- **Your objective**
Please pick out every line of the data below that contains the string "Region", and copy each one. Case counts, so a line with the string in other capitalization does not match.

- **Data records**
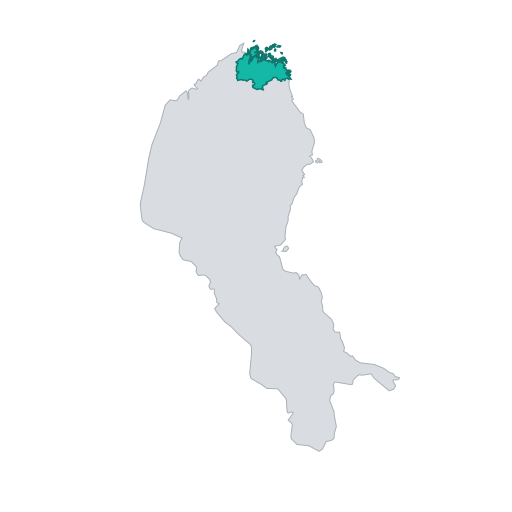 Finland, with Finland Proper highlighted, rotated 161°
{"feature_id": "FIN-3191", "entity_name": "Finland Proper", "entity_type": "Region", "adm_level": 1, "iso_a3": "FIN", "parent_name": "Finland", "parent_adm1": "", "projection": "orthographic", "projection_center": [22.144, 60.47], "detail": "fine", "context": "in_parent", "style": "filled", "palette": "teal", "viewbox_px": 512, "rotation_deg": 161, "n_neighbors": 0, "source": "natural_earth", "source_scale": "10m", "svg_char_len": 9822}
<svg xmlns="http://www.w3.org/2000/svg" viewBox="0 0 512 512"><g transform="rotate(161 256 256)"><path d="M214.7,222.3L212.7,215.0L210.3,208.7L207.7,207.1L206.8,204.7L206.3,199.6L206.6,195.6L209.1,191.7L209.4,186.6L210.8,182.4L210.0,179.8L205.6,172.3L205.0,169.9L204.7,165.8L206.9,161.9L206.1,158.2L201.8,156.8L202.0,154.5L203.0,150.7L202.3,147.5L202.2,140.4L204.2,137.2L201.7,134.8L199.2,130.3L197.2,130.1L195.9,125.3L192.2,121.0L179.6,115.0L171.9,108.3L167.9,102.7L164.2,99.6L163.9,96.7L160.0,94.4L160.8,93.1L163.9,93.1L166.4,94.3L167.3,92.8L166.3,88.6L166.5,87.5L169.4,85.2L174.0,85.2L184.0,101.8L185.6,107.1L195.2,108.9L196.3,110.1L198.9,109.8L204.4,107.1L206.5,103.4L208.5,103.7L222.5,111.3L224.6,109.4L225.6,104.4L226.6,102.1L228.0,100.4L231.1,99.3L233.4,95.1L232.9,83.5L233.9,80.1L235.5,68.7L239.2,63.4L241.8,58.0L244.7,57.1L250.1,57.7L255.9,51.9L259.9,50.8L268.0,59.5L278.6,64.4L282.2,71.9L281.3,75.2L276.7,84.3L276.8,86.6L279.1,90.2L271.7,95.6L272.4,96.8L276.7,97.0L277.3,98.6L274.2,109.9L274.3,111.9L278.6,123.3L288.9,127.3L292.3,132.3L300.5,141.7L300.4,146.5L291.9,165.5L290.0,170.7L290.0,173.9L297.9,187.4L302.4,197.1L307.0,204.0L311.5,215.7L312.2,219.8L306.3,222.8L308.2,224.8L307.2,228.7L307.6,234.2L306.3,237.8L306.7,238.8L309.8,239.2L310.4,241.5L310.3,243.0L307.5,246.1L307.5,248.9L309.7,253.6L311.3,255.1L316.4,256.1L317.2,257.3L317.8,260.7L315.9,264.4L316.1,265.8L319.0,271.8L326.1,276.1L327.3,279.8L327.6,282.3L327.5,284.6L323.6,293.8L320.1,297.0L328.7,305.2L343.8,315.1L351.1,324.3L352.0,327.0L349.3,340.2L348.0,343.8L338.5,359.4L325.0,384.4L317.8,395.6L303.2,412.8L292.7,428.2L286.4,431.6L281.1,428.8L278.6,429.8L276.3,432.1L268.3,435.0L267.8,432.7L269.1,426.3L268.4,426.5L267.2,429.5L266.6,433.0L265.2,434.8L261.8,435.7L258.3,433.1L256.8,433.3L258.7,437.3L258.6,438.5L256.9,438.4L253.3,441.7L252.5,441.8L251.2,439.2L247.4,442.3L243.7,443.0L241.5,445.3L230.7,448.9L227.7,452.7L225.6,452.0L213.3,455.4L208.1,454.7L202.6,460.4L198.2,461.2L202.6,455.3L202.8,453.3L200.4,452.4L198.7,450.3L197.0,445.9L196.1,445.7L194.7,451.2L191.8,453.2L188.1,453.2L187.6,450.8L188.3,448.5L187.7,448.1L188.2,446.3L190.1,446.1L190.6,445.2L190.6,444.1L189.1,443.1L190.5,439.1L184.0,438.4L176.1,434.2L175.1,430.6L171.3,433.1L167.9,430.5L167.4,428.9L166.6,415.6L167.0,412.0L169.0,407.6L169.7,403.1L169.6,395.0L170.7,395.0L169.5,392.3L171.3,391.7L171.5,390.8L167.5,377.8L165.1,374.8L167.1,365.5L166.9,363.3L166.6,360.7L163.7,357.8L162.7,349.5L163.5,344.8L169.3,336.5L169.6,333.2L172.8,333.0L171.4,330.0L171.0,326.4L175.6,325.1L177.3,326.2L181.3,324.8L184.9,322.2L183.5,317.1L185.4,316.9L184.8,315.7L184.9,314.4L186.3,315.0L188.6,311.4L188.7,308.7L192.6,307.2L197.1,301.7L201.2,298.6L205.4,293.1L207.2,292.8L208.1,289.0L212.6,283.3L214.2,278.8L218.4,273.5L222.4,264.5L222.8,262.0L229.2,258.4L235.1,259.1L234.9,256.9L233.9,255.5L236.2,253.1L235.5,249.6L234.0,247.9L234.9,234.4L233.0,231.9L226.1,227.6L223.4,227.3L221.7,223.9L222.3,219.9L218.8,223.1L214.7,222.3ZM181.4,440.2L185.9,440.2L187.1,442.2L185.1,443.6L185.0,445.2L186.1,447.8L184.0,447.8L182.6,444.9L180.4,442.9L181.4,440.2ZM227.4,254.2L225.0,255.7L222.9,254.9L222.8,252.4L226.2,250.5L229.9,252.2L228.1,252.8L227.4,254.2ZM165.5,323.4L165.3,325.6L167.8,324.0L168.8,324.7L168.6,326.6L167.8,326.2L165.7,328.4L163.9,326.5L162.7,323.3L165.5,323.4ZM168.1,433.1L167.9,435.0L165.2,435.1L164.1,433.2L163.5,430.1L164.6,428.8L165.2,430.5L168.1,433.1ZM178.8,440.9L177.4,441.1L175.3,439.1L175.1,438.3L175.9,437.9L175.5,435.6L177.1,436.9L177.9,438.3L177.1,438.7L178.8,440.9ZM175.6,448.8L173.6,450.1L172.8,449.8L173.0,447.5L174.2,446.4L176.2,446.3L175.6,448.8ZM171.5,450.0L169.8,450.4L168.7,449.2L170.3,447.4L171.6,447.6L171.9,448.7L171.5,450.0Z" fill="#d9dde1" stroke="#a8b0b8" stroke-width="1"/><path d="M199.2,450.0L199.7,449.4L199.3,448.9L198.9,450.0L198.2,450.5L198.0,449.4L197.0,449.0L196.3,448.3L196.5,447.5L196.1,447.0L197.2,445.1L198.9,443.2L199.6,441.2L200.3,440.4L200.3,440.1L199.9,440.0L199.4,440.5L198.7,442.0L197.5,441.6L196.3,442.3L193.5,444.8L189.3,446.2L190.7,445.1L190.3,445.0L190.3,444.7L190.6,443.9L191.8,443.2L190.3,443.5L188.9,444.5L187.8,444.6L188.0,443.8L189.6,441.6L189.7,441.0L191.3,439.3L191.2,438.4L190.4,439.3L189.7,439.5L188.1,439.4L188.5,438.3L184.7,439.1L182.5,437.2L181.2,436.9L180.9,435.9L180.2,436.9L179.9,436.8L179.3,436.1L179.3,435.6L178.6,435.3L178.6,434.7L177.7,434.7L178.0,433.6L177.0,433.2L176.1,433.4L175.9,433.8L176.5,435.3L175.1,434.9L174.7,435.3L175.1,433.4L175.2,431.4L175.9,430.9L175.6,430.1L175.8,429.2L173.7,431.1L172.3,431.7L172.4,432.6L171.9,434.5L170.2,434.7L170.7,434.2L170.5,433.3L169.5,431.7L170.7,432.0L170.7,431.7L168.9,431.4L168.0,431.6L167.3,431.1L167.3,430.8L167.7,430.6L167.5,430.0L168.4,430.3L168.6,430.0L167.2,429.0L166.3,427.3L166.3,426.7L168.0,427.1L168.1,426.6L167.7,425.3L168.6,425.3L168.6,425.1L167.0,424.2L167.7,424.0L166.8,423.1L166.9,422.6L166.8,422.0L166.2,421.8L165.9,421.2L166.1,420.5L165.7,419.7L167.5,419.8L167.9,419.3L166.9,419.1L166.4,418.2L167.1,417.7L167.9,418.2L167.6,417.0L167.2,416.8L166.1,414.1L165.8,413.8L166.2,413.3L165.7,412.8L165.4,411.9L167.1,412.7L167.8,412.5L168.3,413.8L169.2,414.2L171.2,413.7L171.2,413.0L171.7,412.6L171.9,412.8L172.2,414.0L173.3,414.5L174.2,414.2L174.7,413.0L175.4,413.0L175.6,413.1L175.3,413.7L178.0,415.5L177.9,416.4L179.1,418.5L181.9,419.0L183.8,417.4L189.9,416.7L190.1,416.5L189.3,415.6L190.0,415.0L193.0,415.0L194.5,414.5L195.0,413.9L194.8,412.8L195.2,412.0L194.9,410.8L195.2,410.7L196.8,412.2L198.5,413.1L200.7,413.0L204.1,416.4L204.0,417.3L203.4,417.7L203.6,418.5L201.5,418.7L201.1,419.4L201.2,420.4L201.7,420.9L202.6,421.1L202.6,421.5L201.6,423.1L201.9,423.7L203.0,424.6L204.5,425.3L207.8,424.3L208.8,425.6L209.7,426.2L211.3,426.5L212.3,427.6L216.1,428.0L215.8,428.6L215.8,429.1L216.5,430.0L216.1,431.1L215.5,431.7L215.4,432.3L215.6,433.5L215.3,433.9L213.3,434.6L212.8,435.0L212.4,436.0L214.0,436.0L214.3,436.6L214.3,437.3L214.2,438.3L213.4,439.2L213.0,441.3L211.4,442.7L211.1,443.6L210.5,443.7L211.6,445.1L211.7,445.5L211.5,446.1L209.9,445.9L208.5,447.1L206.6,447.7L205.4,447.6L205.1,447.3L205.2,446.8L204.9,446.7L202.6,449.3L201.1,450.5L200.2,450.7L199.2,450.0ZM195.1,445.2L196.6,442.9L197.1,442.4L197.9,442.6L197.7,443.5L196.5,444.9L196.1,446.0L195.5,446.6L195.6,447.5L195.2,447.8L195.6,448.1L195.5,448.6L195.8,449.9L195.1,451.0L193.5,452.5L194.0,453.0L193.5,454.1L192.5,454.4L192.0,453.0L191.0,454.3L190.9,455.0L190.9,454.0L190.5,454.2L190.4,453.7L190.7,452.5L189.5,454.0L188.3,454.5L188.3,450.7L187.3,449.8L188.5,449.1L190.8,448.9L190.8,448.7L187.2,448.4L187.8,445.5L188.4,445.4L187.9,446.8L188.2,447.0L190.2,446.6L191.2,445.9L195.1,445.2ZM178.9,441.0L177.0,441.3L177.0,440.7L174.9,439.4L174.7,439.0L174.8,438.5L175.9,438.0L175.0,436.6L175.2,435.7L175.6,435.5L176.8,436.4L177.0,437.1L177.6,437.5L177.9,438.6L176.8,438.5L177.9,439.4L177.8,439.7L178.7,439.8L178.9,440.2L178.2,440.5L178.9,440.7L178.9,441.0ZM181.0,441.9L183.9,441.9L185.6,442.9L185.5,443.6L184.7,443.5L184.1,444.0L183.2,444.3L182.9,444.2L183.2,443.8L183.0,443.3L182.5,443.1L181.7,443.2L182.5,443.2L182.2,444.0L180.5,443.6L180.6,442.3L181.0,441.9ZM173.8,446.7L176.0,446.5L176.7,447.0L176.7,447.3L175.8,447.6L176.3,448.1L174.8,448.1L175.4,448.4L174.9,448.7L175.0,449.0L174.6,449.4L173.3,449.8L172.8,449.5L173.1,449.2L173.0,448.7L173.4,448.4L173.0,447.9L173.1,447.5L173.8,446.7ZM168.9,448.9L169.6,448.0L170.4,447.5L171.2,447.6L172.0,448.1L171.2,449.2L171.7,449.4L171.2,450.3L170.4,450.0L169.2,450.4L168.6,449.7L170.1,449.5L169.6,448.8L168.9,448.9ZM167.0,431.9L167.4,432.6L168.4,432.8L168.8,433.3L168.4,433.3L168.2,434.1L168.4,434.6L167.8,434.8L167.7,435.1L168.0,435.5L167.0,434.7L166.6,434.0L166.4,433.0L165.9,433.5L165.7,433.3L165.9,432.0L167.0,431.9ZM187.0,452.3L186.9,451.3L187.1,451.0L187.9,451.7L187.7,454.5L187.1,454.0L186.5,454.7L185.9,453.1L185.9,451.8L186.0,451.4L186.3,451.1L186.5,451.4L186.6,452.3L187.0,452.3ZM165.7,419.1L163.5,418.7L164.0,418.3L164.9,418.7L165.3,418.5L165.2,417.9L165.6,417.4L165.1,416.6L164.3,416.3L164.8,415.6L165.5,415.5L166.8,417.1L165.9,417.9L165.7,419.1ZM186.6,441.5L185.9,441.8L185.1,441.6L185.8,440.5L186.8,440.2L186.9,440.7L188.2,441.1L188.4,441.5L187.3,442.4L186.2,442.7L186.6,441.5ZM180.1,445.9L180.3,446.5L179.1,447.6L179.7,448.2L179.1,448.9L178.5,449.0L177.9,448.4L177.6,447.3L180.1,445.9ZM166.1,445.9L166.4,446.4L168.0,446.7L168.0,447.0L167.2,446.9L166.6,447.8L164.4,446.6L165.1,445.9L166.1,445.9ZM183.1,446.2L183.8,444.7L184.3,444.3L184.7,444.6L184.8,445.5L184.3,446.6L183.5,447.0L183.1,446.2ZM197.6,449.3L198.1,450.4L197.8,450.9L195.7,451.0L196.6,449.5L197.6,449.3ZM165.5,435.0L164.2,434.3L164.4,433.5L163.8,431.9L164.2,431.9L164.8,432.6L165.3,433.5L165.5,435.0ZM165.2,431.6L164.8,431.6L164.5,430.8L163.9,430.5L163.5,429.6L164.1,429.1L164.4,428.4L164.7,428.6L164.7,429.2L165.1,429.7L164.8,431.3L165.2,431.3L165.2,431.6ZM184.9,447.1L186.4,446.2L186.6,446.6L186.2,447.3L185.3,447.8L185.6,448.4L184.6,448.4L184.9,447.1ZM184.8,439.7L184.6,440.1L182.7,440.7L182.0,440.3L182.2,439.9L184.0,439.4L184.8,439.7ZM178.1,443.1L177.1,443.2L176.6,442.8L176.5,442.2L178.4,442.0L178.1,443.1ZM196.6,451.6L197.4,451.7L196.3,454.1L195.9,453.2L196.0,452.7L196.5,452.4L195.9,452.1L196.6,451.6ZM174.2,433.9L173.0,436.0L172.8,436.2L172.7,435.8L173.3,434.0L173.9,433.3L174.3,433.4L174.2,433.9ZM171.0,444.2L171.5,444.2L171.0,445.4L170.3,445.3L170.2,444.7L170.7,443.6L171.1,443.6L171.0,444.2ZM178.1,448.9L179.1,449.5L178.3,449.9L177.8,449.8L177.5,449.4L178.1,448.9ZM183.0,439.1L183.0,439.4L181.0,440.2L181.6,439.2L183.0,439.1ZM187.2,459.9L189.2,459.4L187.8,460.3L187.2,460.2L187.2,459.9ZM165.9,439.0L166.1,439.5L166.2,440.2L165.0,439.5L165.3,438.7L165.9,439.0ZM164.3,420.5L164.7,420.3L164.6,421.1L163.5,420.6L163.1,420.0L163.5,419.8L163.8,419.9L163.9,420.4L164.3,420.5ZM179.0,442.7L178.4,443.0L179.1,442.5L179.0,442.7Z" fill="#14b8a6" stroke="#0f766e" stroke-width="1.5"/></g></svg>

...

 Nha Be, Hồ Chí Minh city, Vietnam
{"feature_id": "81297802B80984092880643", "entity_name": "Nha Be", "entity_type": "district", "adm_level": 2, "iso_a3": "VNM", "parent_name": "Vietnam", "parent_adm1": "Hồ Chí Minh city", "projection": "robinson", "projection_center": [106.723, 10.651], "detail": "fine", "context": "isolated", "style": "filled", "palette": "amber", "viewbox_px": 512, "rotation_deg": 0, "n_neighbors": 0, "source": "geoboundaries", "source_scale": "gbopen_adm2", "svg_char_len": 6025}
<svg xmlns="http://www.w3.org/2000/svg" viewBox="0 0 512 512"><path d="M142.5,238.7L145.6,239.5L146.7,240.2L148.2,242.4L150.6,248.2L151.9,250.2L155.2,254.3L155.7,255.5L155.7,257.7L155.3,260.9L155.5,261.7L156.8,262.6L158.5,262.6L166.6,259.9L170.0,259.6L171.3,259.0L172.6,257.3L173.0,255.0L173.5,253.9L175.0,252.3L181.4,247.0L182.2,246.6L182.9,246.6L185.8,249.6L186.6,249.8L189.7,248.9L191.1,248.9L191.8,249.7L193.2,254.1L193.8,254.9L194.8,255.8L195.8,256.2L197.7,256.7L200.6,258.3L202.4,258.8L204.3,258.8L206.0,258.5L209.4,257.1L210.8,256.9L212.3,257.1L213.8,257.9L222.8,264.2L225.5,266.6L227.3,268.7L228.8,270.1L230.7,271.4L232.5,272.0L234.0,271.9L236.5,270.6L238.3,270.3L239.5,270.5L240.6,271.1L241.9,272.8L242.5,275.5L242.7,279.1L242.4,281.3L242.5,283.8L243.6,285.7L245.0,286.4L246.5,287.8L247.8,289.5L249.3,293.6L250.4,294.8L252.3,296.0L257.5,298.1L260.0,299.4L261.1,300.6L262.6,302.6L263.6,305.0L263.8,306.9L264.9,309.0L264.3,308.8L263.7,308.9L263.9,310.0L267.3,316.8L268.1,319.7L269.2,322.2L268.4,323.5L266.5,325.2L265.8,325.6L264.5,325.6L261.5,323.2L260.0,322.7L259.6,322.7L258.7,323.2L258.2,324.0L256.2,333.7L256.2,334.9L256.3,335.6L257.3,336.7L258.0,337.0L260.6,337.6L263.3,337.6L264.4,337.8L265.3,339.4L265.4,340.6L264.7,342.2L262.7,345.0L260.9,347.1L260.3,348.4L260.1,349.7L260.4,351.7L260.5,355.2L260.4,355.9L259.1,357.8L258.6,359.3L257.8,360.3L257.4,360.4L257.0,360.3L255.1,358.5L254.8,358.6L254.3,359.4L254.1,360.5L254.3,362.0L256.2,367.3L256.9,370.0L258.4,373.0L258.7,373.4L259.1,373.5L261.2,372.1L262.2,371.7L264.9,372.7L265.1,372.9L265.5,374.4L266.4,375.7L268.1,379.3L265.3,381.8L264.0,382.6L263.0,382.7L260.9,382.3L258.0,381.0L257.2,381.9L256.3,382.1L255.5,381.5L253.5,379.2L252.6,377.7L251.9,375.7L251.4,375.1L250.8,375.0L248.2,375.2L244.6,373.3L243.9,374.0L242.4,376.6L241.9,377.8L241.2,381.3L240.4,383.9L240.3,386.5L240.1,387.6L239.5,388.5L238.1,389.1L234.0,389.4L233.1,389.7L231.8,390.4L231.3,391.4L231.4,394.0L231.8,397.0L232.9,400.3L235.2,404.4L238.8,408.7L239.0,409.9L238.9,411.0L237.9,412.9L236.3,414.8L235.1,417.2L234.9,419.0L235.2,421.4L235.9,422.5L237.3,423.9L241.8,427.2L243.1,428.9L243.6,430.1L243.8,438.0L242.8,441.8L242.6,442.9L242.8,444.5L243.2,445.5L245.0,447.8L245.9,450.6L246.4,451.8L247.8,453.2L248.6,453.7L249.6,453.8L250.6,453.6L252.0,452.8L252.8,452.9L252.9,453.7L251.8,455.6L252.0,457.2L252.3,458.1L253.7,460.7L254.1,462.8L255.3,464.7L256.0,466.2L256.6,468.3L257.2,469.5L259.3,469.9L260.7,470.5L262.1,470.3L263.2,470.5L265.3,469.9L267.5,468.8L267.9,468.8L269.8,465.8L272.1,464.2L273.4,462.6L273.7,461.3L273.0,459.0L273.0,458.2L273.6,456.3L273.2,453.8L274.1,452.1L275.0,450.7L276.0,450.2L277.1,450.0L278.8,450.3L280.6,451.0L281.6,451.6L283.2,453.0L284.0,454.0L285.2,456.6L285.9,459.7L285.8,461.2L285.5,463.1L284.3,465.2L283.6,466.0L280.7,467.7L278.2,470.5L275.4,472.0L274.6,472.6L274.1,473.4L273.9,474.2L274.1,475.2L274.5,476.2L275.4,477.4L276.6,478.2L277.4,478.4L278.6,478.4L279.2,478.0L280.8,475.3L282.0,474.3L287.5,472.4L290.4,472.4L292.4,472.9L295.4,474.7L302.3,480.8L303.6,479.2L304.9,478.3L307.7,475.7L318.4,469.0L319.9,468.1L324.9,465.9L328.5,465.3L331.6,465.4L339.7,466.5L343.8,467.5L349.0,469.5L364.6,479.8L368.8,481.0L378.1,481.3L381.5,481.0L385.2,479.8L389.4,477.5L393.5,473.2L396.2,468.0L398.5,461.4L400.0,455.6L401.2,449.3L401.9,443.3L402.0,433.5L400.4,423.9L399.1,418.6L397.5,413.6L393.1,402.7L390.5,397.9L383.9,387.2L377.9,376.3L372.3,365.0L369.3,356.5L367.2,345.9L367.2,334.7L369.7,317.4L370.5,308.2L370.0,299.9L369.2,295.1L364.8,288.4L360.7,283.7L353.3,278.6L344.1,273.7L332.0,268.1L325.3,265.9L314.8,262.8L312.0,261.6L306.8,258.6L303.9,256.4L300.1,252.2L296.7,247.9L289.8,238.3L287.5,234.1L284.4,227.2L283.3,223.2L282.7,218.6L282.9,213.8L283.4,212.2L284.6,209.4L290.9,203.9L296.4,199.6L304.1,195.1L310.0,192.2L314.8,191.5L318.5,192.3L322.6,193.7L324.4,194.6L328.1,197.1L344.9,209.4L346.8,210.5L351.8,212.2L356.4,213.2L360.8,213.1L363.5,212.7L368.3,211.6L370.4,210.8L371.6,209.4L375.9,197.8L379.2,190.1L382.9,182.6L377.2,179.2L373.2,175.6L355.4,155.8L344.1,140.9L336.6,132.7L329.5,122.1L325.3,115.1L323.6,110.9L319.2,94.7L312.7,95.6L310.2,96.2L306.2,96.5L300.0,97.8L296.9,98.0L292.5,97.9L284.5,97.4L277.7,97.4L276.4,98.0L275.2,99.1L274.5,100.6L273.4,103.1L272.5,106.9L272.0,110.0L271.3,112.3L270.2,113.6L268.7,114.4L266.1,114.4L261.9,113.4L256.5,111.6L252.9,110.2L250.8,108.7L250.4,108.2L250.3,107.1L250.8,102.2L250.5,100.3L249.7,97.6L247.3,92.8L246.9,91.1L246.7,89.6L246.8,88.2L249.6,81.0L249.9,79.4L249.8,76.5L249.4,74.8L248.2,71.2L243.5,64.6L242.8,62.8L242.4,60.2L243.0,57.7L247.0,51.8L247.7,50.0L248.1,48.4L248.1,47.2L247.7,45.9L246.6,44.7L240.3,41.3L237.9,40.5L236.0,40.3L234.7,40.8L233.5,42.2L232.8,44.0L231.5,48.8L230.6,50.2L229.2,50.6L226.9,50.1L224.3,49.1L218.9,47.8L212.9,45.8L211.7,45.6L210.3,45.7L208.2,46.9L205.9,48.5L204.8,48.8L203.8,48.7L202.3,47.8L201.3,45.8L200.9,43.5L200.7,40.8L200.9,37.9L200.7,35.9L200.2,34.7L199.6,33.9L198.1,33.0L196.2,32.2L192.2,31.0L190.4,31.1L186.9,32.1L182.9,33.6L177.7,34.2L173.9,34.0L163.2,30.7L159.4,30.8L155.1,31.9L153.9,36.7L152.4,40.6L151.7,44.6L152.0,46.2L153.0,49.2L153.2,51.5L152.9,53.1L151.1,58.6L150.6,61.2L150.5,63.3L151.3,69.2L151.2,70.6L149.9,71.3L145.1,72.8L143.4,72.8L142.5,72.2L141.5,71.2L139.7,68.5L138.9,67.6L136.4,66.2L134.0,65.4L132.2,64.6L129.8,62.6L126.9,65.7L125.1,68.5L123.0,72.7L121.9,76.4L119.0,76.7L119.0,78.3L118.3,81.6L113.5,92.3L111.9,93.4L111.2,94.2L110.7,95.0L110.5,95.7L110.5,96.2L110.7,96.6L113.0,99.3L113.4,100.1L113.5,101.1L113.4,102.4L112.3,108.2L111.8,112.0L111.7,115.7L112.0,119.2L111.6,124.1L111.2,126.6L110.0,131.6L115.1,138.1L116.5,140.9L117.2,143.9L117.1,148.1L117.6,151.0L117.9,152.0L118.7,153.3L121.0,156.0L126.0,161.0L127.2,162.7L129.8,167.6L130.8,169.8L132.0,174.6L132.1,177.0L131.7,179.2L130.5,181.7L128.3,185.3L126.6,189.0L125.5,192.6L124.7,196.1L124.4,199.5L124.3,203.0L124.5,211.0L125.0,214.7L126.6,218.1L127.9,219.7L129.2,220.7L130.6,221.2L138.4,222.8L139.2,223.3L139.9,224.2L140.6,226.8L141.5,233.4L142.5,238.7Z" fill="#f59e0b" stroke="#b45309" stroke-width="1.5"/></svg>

- **Problem solution**
{"feature_id": "FIN-3191", "entity_name": "Finland Proper", "entity_type": "Region", "adm_level": 1, "iso_a3": "FIN", "parent_name": "Finland", "parent_adm1": "", "projection": "orthographic", "projection_center": [22.144, 60.47], "detail": "fine", "context": "in_parent", "style": "filled", "palette": "teal", "viewbox_px": 512, "rotation_deg": 161, "n_neighbors": 0, "source": "natural_earth", "source_scale": "10m", "svg_char_len": 9822}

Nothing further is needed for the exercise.